A tiny FastAPI API that answers questions from local .txt files, with a simple guardrail for PII/contact-seeking queries and a per-request trace_id for observability. Includes a 4-case mini evaluation (accuracy, latency, refusal rate).
python -m venv .venv
# macOS/Linux:
source .venv/bin/activate
# Windows:
# .venv\Scripts\activate
pip install --upgrade pip
# If your Python is 3.14, enable the ABI3 compatibility flag before install:
export PYO3_USE_ABI3_FORWARD_COMPATIBILITY=1
pip install -r requirements.txt
# start the API (leave this tab running)
uvicorn app.main:app --reload
Open Swagger UI: http://127.0.0.1:8000/docs
Try GET /ask → Try it out → query: What is this project about? → Execute.
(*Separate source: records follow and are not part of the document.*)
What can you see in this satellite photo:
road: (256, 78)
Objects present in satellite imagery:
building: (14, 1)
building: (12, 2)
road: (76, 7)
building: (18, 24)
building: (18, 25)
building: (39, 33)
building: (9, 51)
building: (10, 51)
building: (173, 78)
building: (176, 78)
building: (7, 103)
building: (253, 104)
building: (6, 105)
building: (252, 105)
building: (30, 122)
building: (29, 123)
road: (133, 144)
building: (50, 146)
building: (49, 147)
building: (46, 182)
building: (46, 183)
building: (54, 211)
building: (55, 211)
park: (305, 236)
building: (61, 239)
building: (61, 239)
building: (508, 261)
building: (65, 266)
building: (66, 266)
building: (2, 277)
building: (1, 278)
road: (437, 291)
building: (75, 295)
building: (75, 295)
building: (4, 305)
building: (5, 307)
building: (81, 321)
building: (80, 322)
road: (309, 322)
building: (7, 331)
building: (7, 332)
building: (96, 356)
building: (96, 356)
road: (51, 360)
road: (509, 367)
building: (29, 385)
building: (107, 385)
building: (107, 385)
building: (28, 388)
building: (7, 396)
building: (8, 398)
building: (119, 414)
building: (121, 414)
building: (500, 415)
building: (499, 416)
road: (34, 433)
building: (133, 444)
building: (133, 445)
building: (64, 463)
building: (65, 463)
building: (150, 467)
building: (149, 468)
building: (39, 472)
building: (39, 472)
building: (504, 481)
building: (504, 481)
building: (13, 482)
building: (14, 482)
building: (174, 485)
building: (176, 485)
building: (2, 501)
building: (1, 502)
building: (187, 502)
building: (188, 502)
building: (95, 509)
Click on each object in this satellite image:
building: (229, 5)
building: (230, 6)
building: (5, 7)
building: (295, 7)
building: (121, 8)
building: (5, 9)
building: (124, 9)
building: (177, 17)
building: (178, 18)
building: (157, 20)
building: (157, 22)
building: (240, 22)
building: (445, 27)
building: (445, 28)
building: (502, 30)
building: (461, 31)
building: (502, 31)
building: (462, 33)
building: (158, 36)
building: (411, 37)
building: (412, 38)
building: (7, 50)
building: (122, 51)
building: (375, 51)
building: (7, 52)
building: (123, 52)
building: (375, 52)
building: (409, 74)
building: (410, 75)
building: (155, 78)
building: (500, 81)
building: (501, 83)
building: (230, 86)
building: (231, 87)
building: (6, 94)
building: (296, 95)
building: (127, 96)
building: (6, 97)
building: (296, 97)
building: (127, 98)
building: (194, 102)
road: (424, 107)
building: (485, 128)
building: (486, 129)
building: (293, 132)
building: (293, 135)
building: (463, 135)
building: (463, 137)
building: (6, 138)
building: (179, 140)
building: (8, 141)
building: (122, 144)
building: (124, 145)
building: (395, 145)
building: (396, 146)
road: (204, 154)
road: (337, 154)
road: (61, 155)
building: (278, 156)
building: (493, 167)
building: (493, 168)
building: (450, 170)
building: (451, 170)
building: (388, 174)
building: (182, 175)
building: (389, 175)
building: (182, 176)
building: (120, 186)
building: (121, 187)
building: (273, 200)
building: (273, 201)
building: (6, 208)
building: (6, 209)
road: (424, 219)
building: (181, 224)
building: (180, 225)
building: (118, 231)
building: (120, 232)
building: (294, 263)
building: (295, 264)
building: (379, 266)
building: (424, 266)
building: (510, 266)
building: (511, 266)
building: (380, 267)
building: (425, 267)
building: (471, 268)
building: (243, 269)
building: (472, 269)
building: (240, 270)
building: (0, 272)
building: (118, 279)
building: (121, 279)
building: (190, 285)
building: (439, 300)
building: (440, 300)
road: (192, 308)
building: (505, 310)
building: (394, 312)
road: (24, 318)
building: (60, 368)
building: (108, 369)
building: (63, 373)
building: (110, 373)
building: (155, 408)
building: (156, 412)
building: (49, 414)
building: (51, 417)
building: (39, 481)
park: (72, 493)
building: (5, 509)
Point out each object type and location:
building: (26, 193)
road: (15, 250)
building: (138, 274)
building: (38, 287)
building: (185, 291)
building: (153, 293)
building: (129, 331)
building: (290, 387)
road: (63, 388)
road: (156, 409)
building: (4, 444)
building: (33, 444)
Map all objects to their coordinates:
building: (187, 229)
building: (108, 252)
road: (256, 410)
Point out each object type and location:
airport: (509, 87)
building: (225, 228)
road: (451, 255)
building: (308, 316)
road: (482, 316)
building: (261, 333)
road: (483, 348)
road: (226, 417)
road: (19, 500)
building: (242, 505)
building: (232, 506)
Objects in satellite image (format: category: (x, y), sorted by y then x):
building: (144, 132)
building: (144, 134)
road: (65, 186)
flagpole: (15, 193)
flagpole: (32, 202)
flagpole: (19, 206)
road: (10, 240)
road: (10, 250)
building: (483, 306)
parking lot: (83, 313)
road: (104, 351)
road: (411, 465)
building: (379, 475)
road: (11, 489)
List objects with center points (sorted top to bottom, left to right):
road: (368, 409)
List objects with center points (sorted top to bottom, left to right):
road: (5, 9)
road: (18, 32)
To stop the server: press Ctrl + C in the terminal running Uvicorn.
Mini-evaluation
# Open a second terminal tab in the same folder and activate the venv again:
source .venv/bin/activate
pip install requests
python eval/run_eval.py
This prints something like:
Accuracy (answers): 3/3
Refusals (correct): 1/1
Avg latency: ~8 ms
What’s inside
app/main.py — FastAPI app with /ask, naive retrieval over local text, guardrail regex for PII/contact, latency timing, and trace_id.
data/intro.txt — Sample local text used by the API.
eval/run_eval.py — 4-case evaluation (3 normal, 1 guardrail).
requirements.txt — Locked deps: FastAPI, Uvicorn, Pydantic, Regex.
Troubleshooting
pydantic-core build error on Python 3.14: create a Python 3.12 venv instead:
brew install python@3.12 # macOS
python3.12 -m venv .venv
source .venv/bin/activate
pip install -r requirements.txt
## Quick pitch (for recruiters)
Built a minimal **LLMOps** API that:
- Reads local docs and answers questions (no paid AI needed).
- Enforces a simple **PII/contact guardrail** so risky queries are refused.
- Adds a per-request **trace_id** for observability.
- Ships with a tiny **evaluation harness** (accuracy, latency, refusal rate) so changes can be tested.